- _TO DO_
Reproduce the listing word for word, from its first line through the line that contains "collectors: B. Richardson", with both of those lines included.
**** DATA SUPPLIED ****
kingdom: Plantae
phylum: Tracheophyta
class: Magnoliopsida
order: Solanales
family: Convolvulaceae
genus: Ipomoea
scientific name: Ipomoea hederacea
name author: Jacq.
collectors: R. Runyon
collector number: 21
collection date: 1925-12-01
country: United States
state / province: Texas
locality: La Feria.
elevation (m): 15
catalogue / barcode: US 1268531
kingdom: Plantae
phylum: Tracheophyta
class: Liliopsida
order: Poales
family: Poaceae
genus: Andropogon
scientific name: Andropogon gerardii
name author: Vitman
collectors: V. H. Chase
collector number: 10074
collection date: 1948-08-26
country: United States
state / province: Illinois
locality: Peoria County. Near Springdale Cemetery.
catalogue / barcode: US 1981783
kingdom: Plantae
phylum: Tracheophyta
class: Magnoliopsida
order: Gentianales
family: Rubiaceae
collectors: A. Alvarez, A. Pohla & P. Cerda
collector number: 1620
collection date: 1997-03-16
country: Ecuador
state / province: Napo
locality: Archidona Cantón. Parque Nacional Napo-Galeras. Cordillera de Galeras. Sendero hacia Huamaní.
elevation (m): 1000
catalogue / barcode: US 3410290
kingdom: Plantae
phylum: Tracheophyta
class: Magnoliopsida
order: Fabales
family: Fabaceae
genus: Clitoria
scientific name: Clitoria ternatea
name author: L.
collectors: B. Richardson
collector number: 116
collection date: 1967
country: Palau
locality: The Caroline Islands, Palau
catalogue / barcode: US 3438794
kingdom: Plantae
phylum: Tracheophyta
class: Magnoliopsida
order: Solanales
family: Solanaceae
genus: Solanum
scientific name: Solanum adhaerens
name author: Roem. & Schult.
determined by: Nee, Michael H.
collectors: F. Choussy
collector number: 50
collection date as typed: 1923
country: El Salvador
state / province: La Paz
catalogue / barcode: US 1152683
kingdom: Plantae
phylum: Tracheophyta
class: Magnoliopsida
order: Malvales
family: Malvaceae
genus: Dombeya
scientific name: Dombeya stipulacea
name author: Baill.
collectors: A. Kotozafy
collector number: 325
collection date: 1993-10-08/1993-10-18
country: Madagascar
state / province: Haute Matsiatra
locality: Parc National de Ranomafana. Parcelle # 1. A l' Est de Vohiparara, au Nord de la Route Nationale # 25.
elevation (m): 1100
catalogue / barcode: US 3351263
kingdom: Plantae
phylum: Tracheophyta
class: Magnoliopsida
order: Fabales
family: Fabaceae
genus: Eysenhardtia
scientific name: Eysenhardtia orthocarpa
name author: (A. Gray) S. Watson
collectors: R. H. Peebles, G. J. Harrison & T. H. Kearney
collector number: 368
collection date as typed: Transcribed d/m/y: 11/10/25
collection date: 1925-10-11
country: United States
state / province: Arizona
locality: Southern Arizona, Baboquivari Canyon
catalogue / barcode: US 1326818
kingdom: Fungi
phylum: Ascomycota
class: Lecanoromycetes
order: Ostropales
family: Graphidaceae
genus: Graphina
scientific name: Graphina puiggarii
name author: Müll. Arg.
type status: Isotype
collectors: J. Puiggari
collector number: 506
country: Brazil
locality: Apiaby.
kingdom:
****
- _WRITTEN ANSWER_
kingdom: Plantae
phylum: Tracheophyta
class: Magnoliopsida
order: Solanales
family: Convolvulaceae
genus: Ipomoea
scientific name: Ipomoea hederacea
name author: Jacq.
collectors: R. Runyon
collector number: 21
collection date: 1925-12-01
country: United States
state / province: Texas
locality: La Feria.
elevation (m): 15
catalogue / barcode: US 1268531
kingdom: Plantae
phylum: Tracheophyta
class: Liliopsida
order: Poales
family: Poaceae
genus: Andropogon
scientific name: Andropogon gerardii
name author: Vitman
collectors: V. H. Chase
collector number: 10074
collection date: 1948-08-26
country: United States
state / province: Illinois
locality: Peoria County. Near Springdale Cemetery.
catalogue / barcode: US 1981783
kingdom: Plantae
phylum: Tracheophyta
class: Magnoliopsida
order: Gentianales
family: Rubiaceae
collectors: A. Alvarez, A. Pohla & P. Cerda
collector number: 1620
collection date: 1997-03-16
country: Ecuador
state / province: Napo
locality: Archidona Cantón. Parque Nacional Napo-Galeras. Cordillera de Galeras. Sendero hacia Huamaní.
elevation (m): 1000
catalogue / barcode: US 3410290
kingdom: Plantae
phylum: Tracheophyta
class: Magnoliopsida
order: Fabales
family: Fabaceae
genus: Clitoria
scientific name: Clitoria ternatea
name author: L.
collectors: B. Richardson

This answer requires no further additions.